§ **Task statement**
Each entry needs to be duplicated exactly.

--- Data listing ---

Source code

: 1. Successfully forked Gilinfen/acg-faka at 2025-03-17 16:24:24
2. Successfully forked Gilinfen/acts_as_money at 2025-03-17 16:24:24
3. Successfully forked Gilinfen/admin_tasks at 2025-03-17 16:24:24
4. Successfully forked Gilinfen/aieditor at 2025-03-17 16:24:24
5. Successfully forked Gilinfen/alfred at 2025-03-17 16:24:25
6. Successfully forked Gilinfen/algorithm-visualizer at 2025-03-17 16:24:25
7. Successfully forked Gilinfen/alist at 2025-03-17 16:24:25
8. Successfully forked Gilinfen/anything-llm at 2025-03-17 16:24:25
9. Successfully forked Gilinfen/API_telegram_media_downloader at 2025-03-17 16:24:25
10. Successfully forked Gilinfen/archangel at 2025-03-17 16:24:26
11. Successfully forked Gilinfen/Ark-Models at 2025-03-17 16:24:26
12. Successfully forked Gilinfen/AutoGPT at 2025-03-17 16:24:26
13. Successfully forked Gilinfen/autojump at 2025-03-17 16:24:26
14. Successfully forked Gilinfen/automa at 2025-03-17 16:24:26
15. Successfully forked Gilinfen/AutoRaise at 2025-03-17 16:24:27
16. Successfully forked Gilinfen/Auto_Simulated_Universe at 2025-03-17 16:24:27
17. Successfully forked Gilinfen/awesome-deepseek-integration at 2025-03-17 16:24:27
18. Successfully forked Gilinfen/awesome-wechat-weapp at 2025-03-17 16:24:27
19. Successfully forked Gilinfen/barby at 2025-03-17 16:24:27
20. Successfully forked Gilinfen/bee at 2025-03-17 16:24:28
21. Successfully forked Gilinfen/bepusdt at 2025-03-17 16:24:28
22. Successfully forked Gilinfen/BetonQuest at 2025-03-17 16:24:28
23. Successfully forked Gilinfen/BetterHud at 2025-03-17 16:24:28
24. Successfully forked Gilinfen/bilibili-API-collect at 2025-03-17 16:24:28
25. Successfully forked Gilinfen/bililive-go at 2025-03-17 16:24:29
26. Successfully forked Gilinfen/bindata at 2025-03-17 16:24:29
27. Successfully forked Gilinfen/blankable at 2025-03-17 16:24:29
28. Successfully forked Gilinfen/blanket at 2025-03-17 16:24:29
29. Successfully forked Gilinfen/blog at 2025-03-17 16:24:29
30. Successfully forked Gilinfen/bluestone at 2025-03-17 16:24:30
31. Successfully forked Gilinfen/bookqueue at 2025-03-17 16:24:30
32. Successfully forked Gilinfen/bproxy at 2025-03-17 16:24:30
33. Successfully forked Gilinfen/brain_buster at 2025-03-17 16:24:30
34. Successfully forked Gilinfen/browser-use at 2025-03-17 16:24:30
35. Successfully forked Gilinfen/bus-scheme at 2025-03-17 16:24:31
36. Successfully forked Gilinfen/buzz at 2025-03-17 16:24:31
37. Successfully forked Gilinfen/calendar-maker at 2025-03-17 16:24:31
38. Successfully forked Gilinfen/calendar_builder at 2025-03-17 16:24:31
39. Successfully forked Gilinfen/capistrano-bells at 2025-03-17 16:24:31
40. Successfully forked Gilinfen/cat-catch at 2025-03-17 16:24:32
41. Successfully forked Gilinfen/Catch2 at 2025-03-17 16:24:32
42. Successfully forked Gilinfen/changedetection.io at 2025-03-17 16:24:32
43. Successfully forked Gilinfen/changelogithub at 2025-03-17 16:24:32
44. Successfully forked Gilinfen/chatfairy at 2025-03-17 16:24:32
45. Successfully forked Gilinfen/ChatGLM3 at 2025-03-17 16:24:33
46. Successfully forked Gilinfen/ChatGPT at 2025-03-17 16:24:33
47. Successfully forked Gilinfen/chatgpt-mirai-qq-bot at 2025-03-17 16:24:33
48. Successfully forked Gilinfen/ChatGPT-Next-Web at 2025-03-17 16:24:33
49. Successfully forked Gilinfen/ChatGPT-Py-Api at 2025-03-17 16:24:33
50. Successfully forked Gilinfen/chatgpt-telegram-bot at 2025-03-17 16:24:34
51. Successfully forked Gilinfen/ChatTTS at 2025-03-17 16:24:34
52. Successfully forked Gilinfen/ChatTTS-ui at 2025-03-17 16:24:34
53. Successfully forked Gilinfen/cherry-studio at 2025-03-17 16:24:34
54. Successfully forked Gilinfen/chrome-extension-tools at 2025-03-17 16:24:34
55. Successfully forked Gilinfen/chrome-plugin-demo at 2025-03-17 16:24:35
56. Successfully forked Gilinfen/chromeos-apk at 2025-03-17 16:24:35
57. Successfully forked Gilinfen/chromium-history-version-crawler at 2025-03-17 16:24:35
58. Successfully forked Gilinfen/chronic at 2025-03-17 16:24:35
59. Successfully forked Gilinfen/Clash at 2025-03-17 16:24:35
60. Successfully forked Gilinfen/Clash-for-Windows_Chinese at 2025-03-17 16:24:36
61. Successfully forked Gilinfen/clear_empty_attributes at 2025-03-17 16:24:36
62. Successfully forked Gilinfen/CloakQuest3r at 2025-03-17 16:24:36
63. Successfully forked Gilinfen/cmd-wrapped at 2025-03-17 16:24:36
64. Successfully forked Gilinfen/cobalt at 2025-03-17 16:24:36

---

§ **Output for this exercise**
Source code

: 1. Successfully forked Gilinfen/acg-faka at 2025-03-17 16:24:24
2. Successfully forked Gilinfen/acts_as_money at 2025-03-17 16:24:24
3. Successfully forked Gilinfen/admin_tasks at 2025-03-17 16:24:24
4. Successfully forked Gilinfen/aieditor at 2025-03-17 16:24:24
5. Successfully forked Gilinfen/alfred at 2025-03-17 16:24:25
6. Successfully forked Gilinfen/algorithm-visualizer at 2025-03-17 16:24:25
7. Successfully forked Gilinfen/alist at 2025-03-17 16:24:25
8. Successfully forked Gilinfen/anything-llm at 2025-03-17 16:24:25
9. Successfully forked Gilinfen/API_telegram_media_downloader at 2025-03-17 16:24:25
10. Successfully forked Gilinfen/archangel at 2025-03-17 16:24:26
11. Successfully forked Gilinfen/Ark-Models at 2025-03-17 16:24:26
12. Successfully forked Gilinfen/AutoGPT at 2025-03-17 16:24:26
13. Successfully forked Gilinfen/autojump at 2025-03-17 16:24:26
14. Successfully forked Gilinfen/automa at 2025-03-17 16:24:26
15. Successfully forked Gilinfen/AutoRaise at 2025-03-17 16:24:27
16. Successfully forked Gilinfen/Auto_Simulated_Universe at 2025-03-17 16:24:27
17. Successfully forked Gilinfen/awesome-deepseek-integration at 2025-03-17 16:24:27
18. Successfully forked Gilinfen/awesome-wechat-weapp at 2025-03-17 16:24:27
19. Successfully forked Gilinfen/barby at 2025-03-17 16:24:27
20. Successfully forked Gilinfen/bee at 2025-03-17 16:24:28
21. Successfully forked Gilinfen/bepusdt at 2025-03-17 16:24:28
22. Successfully forked Gilinfen/BetonQuest at 2025-03-17 16:24:28
23. Successfully forked Gilinfen/BetterHud at 2025-03-17 16:24:28
24. Successfully forked Gilinfen/bilibili-API-collect at 2025-03-17 16:24:28
25. Successfully forked Gilinfen/bililive-go at 2025-03-17 16:24:29
26. Successfully forked Gilinfen/bindata at 2025-03-17 16:24:29
27. Successfully forked Gilinfen/blankable at 2025-03-17 16:24:29
28. Successfully forked Gilinfen/blanket at 2025-03-17 16:24:29
29. Successfully forked Gilinfen/blog at 2025-03-17 16:24:29
30. Successfully forked Gilinfen/bluestone at 2025-03-17 16:24:30
31. Successfully forked Gilinfen/bookqueue at 2025-03-17 16:24:30
32. Successfully forked Gilinfen/bproxy at 2025-03-17 16:24:30
33. Successfully forked Gilinfen/brain_buster at 2025-03-17 16:24:30
34. Successfully forked Gilinfen/browser-use at 2025-03-17 16:24:30
35. Successfully forked Gilinfen/bus-scheme at 2025-03-17 16:24:31
36. Successfully forked Gilinfen/buzz at 2025-03-17 16:24:31
37. Successfully forked Gilinfen/calendar-maker at 2025-03-17 16:24:31
38. Successfully forked Gilinfen/calendar_builder at 2025-03-17 16:24:31
39. Successfully forked Gilinfen/capistrano-bells at 2025-03-17 16:24:31
40. Successfully forked Gilinfen/cat-catch at 2025-03-17 16:24:32
41. Successfully forked Gilinfen/Catch2 at 2025-03-17 16:24:32
42. Successfully forked Gilinfen/changedetection.io at 2025-03-17 16:24:32
43. Successfully forked Gilinfen/changelogithub at 2025-03-17 16:24:32
44. Successfully forked Gilinfen/chatfairy at 2025-03-17 16:24:32
45. Successfully forked Gilinfen/ChatGLM3 at 2025-03-17 16:24:33
46. Successfully forked Gilinfen/ChatGPT at 2025-03-17 16:24:33
47. Successfully forked Gilinfen/chatgpt-mirai-qq-bot at 2025-03-17 16:24:33
48. Successfully forked Gilinfen/ChatGPT-Next-Web at 2025-03-17 16:24:33
49. Successfully forked Gilinfen/ChatGPT-Py-Api at 2025-03-17 16:24:33
50. Successfully forked Gilinfen/chatgpt-telegram-bot at 2025-03-17 16:24:34
51. Successfully forked Gilinfen/ChatTTS at 2025-03-17 16:24:34
52. Successfully forked Gilinfen/ChatTTS-ui at 2025-03-17 16:24:34
53. Successfully forked Gilinfen/cherry-studio at 2025-03-17 16:24:34
54. Successfully forked Gilinfen/chrome-extension-tools at 2025-03-17 16:24:34
55. Successfully forked Gilinfen/chrome-plugin-demo at 2025-03-17 16:24:35
56. Successfully forked Gilinfen/chromeos-apk at 2025-03-17 16:24:35
57. Successfully forked Gilinfen/chromium-history-version-crawler at 2025-03-17 16:24:35
58. Successfully forked Gilinfen/chronic at 2025-03-17 16:24:35
59. Successfully forked Gilinfen/Clash at 2025-03-17 16:24:35
60. Successfully forked Gilinfen/Clash-for-Windows_Chinese at 2025-03-17 16:24:36
61. Successfully forked Gilinfen/clear_empty_attributes at 2025-03-17 16:24:36
62. Successfully forked Gilinfen/CloakQuest3r at 2025-03-17 16:24:36
63. Successfully forked Gilinfen/cmd-wrapped at 2025-03-17 16:24:36
64. Successfully forked Gilinfen/cobalt at 2025-03-17 16:24:36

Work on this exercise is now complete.